This question is an extension of Need help in determining where this pascal's triangle-like sequence comes from.
To summarise, a binary sequence of length n can have 2^n possible values which the initial question grouped as being the number of cycles (c) and the number of ones (k) when the number is wrapped around itself
Eg.
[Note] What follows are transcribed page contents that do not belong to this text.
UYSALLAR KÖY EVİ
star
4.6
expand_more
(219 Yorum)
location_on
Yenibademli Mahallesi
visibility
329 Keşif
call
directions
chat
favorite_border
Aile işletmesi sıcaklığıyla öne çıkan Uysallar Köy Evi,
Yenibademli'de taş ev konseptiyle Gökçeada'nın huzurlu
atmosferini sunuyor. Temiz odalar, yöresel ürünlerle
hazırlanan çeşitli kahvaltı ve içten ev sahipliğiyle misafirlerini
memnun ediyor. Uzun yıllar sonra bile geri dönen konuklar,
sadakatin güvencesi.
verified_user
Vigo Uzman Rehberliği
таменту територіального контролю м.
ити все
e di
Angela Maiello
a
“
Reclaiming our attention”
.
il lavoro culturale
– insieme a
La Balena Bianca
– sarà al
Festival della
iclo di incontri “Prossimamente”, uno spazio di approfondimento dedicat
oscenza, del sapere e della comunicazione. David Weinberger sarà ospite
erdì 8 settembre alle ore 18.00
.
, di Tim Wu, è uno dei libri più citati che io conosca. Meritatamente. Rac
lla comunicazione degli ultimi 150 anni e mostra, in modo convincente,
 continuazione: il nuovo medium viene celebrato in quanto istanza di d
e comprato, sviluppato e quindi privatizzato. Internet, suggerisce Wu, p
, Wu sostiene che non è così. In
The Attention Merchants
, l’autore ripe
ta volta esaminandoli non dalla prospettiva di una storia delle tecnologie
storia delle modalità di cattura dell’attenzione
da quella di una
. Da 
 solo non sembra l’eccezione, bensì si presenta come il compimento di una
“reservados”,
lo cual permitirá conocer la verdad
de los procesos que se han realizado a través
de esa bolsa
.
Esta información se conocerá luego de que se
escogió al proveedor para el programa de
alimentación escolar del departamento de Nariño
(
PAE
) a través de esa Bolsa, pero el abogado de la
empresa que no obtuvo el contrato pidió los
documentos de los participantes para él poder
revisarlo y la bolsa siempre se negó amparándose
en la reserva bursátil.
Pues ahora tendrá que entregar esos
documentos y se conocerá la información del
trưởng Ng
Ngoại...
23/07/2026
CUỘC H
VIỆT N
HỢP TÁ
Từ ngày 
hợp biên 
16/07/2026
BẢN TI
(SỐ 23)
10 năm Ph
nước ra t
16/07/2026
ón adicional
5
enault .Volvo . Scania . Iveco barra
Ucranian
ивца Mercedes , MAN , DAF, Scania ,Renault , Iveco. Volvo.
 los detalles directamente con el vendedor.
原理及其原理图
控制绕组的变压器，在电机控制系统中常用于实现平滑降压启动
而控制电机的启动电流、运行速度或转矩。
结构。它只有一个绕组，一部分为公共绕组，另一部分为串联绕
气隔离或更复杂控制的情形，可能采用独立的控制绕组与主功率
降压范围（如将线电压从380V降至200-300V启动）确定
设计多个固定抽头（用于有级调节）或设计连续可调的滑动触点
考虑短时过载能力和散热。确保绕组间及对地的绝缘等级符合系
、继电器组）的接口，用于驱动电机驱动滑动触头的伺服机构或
The sequence 0011011 has n=7, c=2 and k=4, so does 1001101 and 1100110
So the equation for the number of elements following this pattern can be given as:
$$ \begin{align} f(n,k,c) & = f_{00}(n,k,c)+2f_{01}(n,k,c)+f_{11}(n,k,c) \\ & = \binom{n-k}{c}\binom{k-1}{c-1}\left[1+\frac{k}{n-k}\right] \end{align} $$
I wish to determine the equation for a non-wrapped version for the distribution based on the number of ones (k) the number of 0->1 transitions (c0) and the number of 1->0 transitions (c1). Listing then summing all the permutations are(code in clojure):
(defn num-to-arr [m x]
(cond (= 0 m) []
:else
(let [arr (vec (repeat m 0))]
(reduce (fn [out i]
(assoc out i (bit-and 1 (bit-shift-right x (- m (inc i))))))
arr
(range m)))))
(defn measure [xs]
(loop [x (first xs)
acc [x 0 0]
xs (next xs)]
(cond (empty? xs)
acc
:else
(let [x-n (first xs)
i (+ x (bit-shift-left x-n 1))
acc-n (if (zero? x-n)
acc
(update-in acc [0] inc))
acc-n (if (#{1 2} i)
(update-in acc-n [i] inc)
acc-n)]
(recur x-n acc-n (next xs))))))
(defn dist [m]
(for [i (range (bigint (Math/pow 2 m)))]
(let [arr (common/num-to-arr m i)]
(measure arr))))
and the results for n=7 are:
(sort (frequencies (dist 7)))
[[k, c0, c1] f(n, k, c0, c1)]
([[0 0 0] 1]
[[1 0 1] 1]
[[1 1 0] 1]
[[1 1 1] 5]
[[2 0 1] 1]
[[2 1 0] 1]
[[2 1 1] 5]
[[2 1 2] 4]
[[2 2 1] 4]
[[2 2 2] 6]
[[3 0 1] 1]
[[3 1 0] 1]
[[3 1 1] 5]
[[3 1 2] 6]
[[3 2 1] 6]
[[3 2 2] 9]
[[3 2 3] 3]
[[3 3 2] 3]
[[3 3 3] 1]
[[4 0 1] 1]
[[4 1 0] 1]
[[4 1 1] 5]
[[4 1 2] 6]
[[4 2 1] 6]
[[4 2 2] 9]
[[4 2 3] 3]
[[4 3 2] 3]
[[4 3 3] 1]
[[5 0 1] 1]
[[5 1 0] 1]
[[5 1 1] 5]
[[5 1 2] 4]
[[5 2 1] 4]
[[5 2 2] 6]
[[6 0 1] 1]
[[6 1 0] 1]
[[6 1 1] 5]
[[7 0 0] 1])
Can this be expressed as an equation?